[Records from a data collection]

**********

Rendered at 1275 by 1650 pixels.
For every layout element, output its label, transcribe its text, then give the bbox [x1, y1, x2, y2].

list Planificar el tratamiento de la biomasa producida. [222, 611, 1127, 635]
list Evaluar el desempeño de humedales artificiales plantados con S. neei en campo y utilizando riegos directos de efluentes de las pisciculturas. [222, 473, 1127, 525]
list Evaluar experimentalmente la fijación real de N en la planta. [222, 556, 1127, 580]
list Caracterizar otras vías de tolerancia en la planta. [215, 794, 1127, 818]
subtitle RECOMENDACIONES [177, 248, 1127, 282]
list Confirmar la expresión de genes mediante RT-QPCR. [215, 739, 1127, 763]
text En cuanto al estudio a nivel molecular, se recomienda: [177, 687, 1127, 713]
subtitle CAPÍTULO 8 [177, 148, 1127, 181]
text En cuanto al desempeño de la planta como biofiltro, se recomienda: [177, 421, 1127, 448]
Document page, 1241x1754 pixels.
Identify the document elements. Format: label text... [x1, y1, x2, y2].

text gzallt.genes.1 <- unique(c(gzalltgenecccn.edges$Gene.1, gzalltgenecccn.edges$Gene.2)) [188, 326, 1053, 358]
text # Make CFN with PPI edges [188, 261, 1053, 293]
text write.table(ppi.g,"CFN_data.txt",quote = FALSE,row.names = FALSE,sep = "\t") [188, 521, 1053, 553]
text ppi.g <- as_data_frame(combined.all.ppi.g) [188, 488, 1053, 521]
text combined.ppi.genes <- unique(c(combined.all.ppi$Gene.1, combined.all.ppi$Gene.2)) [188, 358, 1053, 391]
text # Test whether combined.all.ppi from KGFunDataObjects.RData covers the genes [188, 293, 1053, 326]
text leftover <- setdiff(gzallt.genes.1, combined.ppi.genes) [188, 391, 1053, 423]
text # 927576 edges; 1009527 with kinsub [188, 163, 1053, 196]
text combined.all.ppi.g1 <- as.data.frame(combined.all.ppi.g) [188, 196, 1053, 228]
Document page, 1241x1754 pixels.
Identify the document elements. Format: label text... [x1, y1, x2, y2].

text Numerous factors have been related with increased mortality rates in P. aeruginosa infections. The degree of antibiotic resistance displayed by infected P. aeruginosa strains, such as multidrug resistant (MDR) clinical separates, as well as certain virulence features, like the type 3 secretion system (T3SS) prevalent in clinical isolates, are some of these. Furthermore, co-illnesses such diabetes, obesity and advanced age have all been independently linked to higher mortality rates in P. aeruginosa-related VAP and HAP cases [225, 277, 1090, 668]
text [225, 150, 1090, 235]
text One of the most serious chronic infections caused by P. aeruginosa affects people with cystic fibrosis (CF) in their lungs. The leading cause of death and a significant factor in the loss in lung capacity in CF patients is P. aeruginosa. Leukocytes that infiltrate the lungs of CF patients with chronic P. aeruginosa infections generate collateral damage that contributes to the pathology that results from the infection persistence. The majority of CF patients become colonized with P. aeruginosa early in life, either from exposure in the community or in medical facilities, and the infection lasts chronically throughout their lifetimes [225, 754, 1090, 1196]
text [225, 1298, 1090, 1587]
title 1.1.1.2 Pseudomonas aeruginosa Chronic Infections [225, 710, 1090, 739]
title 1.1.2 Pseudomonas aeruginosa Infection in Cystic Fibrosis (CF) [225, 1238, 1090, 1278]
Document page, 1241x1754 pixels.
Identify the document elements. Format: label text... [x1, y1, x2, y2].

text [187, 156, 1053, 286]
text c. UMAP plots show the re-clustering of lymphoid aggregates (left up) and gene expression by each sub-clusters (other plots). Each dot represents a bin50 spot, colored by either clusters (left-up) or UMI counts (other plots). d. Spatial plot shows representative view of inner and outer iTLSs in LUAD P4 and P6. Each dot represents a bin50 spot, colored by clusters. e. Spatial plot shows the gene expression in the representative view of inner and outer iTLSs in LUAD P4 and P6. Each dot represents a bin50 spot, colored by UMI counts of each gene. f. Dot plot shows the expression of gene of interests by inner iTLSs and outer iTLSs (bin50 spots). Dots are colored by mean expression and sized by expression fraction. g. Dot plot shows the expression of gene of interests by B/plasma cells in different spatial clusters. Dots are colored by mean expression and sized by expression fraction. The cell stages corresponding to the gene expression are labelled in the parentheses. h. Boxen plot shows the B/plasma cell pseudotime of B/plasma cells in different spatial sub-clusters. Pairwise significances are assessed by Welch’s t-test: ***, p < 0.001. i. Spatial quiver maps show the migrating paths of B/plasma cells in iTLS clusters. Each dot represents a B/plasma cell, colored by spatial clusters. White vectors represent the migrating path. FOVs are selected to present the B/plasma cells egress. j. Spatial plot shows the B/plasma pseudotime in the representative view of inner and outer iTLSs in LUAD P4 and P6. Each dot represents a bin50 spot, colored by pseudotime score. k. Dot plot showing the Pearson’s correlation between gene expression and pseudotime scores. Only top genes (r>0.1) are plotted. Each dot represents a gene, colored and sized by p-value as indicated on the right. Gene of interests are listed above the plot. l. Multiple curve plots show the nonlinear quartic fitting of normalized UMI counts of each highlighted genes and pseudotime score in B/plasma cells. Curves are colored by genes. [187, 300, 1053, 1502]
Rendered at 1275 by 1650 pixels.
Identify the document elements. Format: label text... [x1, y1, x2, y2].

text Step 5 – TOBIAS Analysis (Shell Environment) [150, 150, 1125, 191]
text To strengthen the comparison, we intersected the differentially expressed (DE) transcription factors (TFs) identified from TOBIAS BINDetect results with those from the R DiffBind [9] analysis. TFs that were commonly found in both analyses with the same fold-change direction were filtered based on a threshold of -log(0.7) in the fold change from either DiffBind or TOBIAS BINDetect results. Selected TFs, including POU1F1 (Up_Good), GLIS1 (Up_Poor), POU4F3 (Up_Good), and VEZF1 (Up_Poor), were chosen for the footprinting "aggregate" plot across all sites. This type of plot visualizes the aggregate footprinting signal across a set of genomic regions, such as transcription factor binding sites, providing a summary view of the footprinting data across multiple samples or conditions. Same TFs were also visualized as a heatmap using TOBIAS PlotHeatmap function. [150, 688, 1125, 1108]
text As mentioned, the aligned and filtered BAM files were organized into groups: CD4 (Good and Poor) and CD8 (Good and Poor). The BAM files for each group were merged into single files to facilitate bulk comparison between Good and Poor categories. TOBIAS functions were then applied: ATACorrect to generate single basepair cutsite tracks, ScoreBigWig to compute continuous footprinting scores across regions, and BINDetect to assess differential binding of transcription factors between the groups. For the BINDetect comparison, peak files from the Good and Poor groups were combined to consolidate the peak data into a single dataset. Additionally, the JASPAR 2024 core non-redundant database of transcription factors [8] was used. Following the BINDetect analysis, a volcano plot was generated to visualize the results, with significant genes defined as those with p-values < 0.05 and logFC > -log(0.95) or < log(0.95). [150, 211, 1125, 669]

**********

What this task involves
Repeat the entries exactly as they appear.

Finished task
Rendered at 1275 by 1650 pixels.
For every layout element, output its label, transcribe its text, then give the bbox [x1, y1, x2, y2].

list Planificar el tratamiento de la biomasa producida. [222, 611, 1127, 635]
list Evaluar el desempeño de humedales artificiales plantados con S. neei en campo y utilizando riegos directos de efluentes de las pisciculturas. [222, 473, 1127, 525]
list Evaluar experimentalmente la fijación real de N en la planta. [222, 556, 1127, 580]
list Caracterizar otras vías de tolerancia en la planta. [215, 794, 1127, 818]
subtitle RECOMENDACIONES [177, 248, 1127, 282]
list Confirmar la expresión de genes mediante RT-QPCR. [215, 739, 1127, 763]
text En cuanto al estudio a nivel molecular, se recomienda: [177, 687, 1127, 713]
subtitle CAPÍTULO 8 [177, 148, 1127, 181]
text En cuanto al desempeño de la planta como biofiltro, se recomienda: [177, 421, 1127, 448]
Document page, 1241x1754 pixels.
Identify the document elements. Format: label text... [x1, y1, x2, y2].

text gzallt.genes.1 <- unique(c(gzalltgenecccn.edges$Gene.1, gzalltgenecccn.edges$Gene.2)) [188, 326, 1053, 358]
text # Make CFN with PPI edges [188, 261, 1053, 293]
text write.table(ppi.g,"CFN_data.txt",quote = FALSE,row.names = FALSE,sep = "\t") [188, 521, 1053, 553]
text ppi.g <- as_data_frame(combined.all.ppi.g) [188, 488, 1053, 521]
text combined.ppi.genes <- unique(c(combined.all.ppi$Gene.1, combined.all.ppi$Gene.2)) [188, 358, 1053, 391]
text # Test whether combined.all.ppi from KGFunDataObjects.RData covers the genes [188, 293, 1053, 326]
text leftover <- setdiff(gzallt.genes.1, combined.ppi.genes) [188, 391, 1053, 423]
text # 927576 edges; 1009527 with kinsub [188, 163, 1053, 196]
text combined.all.ppi.g1 <- as.data.frame(combined.all.ppi.g) [188, 196, 1053, 228]
Document page, 1241x1754 pixels.
Identify the document elements. Format: label text... [x1, y1, x2, y2].

text Numerous factors have been related with increased mortality rates in P. aeruginosa infections. The degree of antibiotic resistance displayed by infected P. aeruginosa strains, such as multidrug resistant (MDR) clinical separates, as well as certain virulence features, like the type 3 secretion system (T3SS) prevalent in clinical isolates, are some of these. Furthermore, co-illnesses such diabetes, obesity and advanced age have all been independently linked to higher mortality rates in P. aeruginosa-related VAP and HAP cases [225, 277, 1090, 668]
text [225, 150, 1090, 235]
text One of the most serious chronic infections caused by P. aeruginosa affects people with cystic fibrosis (CF) in their lungs. The leading cause of death and a significant factor in the loss in lung capacity in CF patients is P. aeruginosa. Leukocytes that infiltrate the lungs of CF patients with chronic P. aeruginosa infections generate collateral damage that contributes to the pathology that results from the infection persistence. The majority of CF patients become colonized with P. aeruginosa early in life, either from exposure in the community or in medical facilities, and the infection lasts chronically throughout their lifetimes [225, 754, 1090, 1196]
text [225, 1298, 1090, 1587]
title 1.1.1.2 Pseudomonas aeruginosa Chronic Infections [225, 710, 1090, 739]
title 1.1.2 Pseudomonas aeruginosa Infection in Cystic Fibrosis (CF) [225, 1238, 1090, 1278]
Document page, 1241x1754 pixels.
Identify the document elements. Format: label text... [x1, y1, x2, y2].

text [187, 156, 1053, 286]
text c. UMAP plots show the re-clustering of lymphoid aggregates (left up) and gene expression by each sub-clusters (other plots). Each dot represents a bin50 spot, colored by either clusters (left-up) or UMI counts (other plots). d. Spatial plot shows representative view of inner and outer iTLSs in LUAD P4 and P6. Each dot represents a bin50 spot, colored by clusters. e. Spatial plot shows the gene expression in the representative view of inner and outer iTLSs in LUAD P4 and P6. Each dot represents a bin50 spot, colored by UMI counts of each gene. f. Dot plot shows the expression of gene of interests by inner iTLSs and outer iTLSs (bin50 spots). Dots are colored by mean expression and sized by expression fraction. g. Dot plot shows the expression of gene of interests by B/plasma cells in different spatial clusters. Dots are colored by mean expression and sized by expression fraction. The cell stages corresponding to the gene expression are labelled in the parentheses. h. Boxen plot shows the B/plasma cell pseudotime of B/plasma cells in different spatial sub-clusters. Pairwise significances are assessed by Welch’s t-test: ***, p < 0.001. i. Spatial quiver maps show the migrating paths of B/plasma cells in iTLS clusters. Each dot represents a B/plasma cell, colored by spatial clusters. White vectors represent the migrating path. FOVs are selected to present the B/plasma cells egress. j. Spatial plot shows the B/plasma pseudotime in the representative view of inner and outer iTLSs in LUAD P4 and P6. Each dot represents a bin50 spot, colored by pseudotime score. k. Dot plot showing the Pearson’s correlation between gene expression and pseudotime scores. Only top genes (r>0.1) are plotted. Each dot represents a gene, colored and sized by p-value as indicated on the right. Gene of interests are listed above the plot. l. Multiple curve plots show the nonlinear quartic fitting of normalized UMI counts of each highlighted genes and pseudotime score in B/plasma cells. Curves are colored by genes. [187, 300, 1053, 1502]
Rendered at 1275 by 1650 pixels.
Identify the document elements. Format: label text... [x1, y1, x2, y2].

text Step 5 – TOBIAS Analysis (Shell Environment) [150, 150, 1125, 191]
text To strengthen the comparison, we intersected the differentially expressed (DE) transcription factors (TFs) identified from TOBIAS BINDetect results with those from the R DiffBind [9] analysis. TFs that were commonly found in both analyses with the same fold-change direction were filtered based on a threshold of -log(0.7) in the fold change from either DiffBind or TOBIAS BINDetect results. Selected TFs, including POU1F1 (Up_Good), GLIS1 (Up_Poor), POU4F3 (Up_Good), and VEZF1 (Up_Poor), were chosen for the footprinting "aggregate" plot across all sites. This type of plot visualizes the aggregate footprinting signal across a set of genomic regions, such as transcription factor binding sites, providing a summary view of the footprinting data across multiple samples or conditions. Same TFs were also visualized as a heatmap using TOBIAS PlotHeatmap function. [150, 688, 1125, 1108]
text As mentioned, the aligned and filtered BAM files were organized into groups: CD4 (Good and Poor) and CD8 (Good and Poor). The BAM files for each group were merged into single files to facilitate bulk comparison between Good and Poor categories. TOBIAS functions were then applied: ATACorrect to generate single basepair cutsite tracks, ScoreBigWig to compute continuous footprinting scores across regions, and BINDetect to assess differential binding of transcription factors between the groups. For the BINDetect comparison, peak files from the Good and Poor groups were combined to consolidate the peak data into a single dataset. Additionally, the JASPAR 2024 core non-redundant database of transcription factors [8] was used. Following the BINDetect analysis, a volcano plot was generated to visualize the results, with significant genes defined as those with p-values < 0.05 and logFC > -log(0.95) or < log(0.95). [150, 211, 1125, 669]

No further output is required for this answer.